Directions: Every entry below must be reproduced exactly.

Stored items:
*** Begin section ***

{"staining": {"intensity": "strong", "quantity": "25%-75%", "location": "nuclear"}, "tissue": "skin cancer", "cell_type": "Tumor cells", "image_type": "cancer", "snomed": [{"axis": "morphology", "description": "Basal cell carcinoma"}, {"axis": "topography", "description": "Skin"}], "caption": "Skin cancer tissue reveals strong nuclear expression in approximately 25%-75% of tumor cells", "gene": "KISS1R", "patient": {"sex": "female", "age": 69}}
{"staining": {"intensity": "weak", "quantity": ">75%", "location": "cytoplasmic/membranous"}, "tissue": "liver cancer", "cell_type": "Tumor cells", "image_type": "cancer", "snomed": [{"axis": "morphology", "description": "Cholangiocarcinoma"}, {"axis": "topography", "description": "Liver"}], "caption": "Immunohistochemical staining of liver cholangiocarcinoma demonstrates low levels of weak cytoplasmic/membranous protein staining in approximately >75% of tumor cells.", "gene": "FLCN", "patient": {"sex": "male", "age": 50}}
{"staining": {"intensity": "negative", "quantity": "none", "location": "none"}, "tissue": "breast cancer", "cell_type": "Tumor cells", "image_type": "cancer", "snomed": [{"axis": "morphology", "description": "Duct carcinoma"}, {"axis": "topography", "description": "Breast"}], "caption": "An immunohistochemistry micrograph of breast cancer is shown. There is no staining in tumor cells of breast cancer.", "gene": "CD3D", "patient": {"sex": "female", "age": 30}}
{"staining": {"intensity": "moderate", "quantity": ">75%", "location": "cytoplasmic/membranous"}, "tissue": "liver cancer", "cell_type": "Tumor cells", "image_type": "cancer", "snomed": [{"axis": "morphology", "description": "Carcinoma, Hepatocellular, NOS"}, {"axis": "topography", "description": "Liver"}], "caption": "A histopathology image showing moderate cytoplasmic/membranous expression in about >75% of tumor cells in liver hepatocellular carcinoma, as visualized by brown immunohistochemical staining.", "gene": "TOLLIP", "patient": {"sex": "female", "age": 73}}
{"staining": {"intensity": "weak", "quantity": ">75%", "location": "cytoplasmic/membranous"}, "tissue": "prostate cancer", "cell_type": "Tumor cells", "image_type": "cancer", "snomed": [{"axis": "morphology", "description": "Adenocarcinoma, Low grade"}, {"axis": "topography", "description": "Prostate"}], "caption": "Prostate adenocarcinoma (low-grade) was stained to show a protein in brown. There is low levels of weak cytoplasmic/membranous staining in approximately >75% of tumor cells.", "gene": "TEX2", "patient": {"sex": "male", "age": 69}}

*** End section ***

Solved exercise:
{"staining": {"intensity": "strong", "quantity": "25%-75%", "location": "nuclear"}, "tissue": "skin cancer", "cell_type": "Tumor cells", "image_type": "cancer", "snomed": [{"axis": "morphology", "description": "Basal cell carcinoma"}, {"axis": "topography", "description": "Skin"}], "caption": "Skin cancer tissue reveals strong nuclear expression in approximately 25%-75% of tumor cells", "gene": "KISS1R", "patient": {"sex": "female", "age": 69}}
{"staining": {"intensity": "weak", "quantity": ">75%", "location": "cytoplasmic/membranous"}, "tissue": "liver cancer", "cell_type": "Tumor cells", "image_type": "cancer", "snomed": [{"axis": "morphology", "description": "Cholangiocarcinoma"}, {"axis": "topography", "description": "Liver"}], "caption": "Immunohistochemical staining of liver cholangiocarcinoma demonstrates low levels of weak cytoplasmic/membranous protein staining in approximately >75% of tumor cells.", "gene": "FLCN", "patient": {"sex": "male", "age": 50}}
{"staining": {"intensity": "negative", "quantity": "none", "location": "none"}, "tissue": "breast cancer", "cell_type": "Tumor cells", "image_type": "cancer", "snomed": [{"axis": "morphology", "description": "Duct carcinoma"}, {"axis": "topography", "description": "Breast"}], "caption": "An immunohistochemistry micrograph of breast cancer is shown. There is no staining in tumor cells of breast cancer.", "gene": "CD3D", "patient": {"sex": "female", "age": 30}}
{"staining": {"intensity": "moderate", "quantity": ">75%", "location": "cytoplasmic/membranous"}, "tissue": "liver cancer", "cell_type": "Tumor cells", "image_type": "cancer", "snomed": [{"axis": "morphology", "description": "Carcinoma, Hepatocellular, NOS"}, {"axis": "topography", "description": "Liver"}], "caption": "A histopathology image showing moderate cytoplasmic/membranous expression in about >75% of tumor cells in liver hepatocellular carcinoma, as visualized by brown immunohistochemical staining.", "gene": "TOLLIP", "patient": {"sex": "female", "age": 73}}
{"staining": {"intensity": "weak", "quantity": ">75%", "location": "cytoplasmic/membranous"}, "tissue": "prostate cancer", "cell_type": "Tumor cells", "image_type": "cancer", "snomed": [{"axis": "morphology", "description": "Adenocarcinoma, Low grade"}, {"axis": "topography", "description": "Prostate"}], "caption": "Prostate adenocarcinoma (low-grade) was stained to show a protein in brown. There is low levels of weak cytoplasmic/membranous staining in approximately >75% of tumor cells.", "gene": "TEX2", "patient": {"sex": "male", "age": 69}}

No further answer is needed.